EU(欧州連合)の中でもナンバー1の経済力を誇り、“EUのエンジン”ともいわれるドイツ。その“優等生”国家を長らく牽引してきたリーダーが、間もなく退任するドイツ初の女性首相アンゲラ・メルケル氏だった。(肩書は原稿執筆時点)
経済強国のリーダーとして、決して派手な言動やパフォーマンスをするわけではなく、淡々とした語り口でブレずに主張するメルケル首相に対しては、自国内だけでなく、各国から退任を惜しむ声が聞かれた。

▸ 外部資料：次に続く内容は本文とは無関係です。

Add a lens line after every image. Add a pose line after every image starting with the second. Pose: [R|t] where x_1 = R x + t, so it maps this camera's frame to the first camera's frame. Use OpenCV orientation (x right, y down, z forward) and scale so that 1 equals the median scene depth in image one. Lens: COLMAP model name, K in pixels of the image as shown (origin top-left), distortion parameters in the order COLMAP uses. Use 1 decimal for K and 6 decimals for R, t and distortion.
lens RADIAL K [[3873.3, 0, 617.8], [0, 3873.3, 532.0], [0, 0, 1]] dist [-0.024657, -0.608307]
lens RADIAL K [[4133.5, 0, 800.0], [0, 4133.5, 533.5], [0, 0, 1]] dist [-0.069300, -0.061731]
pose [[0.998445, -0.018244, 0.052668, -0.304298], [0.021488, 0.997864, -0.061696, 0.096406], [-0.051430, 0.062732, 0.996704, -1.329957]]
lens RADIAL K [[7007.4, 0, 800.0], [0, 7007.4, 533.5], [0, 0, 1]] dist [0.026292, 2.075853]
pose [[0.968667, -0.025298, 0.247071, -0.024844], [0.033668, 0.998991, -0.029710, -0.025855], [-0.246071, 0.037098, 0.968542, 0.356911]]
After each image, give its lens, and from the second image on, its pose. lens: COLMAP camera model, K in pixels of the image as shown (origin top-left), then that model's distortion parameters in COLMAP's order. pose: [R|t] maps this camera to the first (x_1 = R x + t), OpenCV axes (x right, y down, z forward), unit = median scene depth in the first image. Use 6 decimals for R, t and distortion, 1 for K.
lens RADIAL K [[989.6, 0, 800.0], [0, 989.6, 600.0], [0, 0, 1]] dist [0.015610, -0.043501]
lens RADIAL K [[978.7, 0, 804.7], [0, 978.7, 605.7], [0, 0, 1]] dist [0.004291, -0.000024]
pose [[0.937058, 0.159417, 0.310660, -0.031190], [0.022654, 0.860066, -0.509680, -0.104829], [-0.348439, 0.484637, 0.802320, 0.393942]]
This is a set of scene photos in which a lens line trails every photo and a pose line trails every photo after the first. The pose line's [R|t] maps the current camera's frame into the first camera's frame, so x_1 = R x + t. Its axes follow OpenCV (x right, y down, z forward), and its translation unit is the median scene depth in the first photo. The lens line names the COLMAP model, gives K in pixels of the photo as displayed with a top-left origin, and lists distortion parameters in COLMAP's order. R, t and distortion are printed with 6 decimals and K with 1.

新型コロナ禍に対しても、感染が拡大し始めた2020年3月にドイツ国民に向けて理解と協力を求めた演説が話題になった。国民一人ひとりに向けて、親身に語りかけるようになされた演説は、国民に安心感と勇気を与えたと絶賛された。会見などで“原稿棒読み”していた日本の首相との違いは一目瞭然だったため、日本人にとっても、危機に立ち向かい国民に寄り添うメルケル首相の姿勢は、深く印象に残っているのではないだろうか。
メルケル首相はその後、コロナ対策として発表したロックダウン策を1日で撤回するなどの判断ミスもあったが、それもまた国民に対して自分の非を認め、真摯(しんし)に謝罪の言葉を述べた姿が印象的だった。ミスを認めようとせず、釈明に汲々とする日本の政治家たちとは明らかに異なり、自分の意見をしっかりと主張し、間違えたら自ら正すことができる人間力、そしてメンタルの強さが感じられた。
なぜドイツ人女性はメイクをしないのか
もちろんそれはメルケル氏という個人の資質でもあるが、もともとドイツ人は他人の意見や周囲の評価よりも、自分に自信を持ち、自分の考えをしっかり主張する特性があるといわれる。
新書『ドイツ人はなぜ「自己肯定感」が高いのか』の著者であるキューリング恵美子氏によれば、現地で生活している中でもドイツ人のメンタルの強さを感じることがしばしばあるという。そう気づくきっかけは、普段からノーメイクの女性が多いことだった。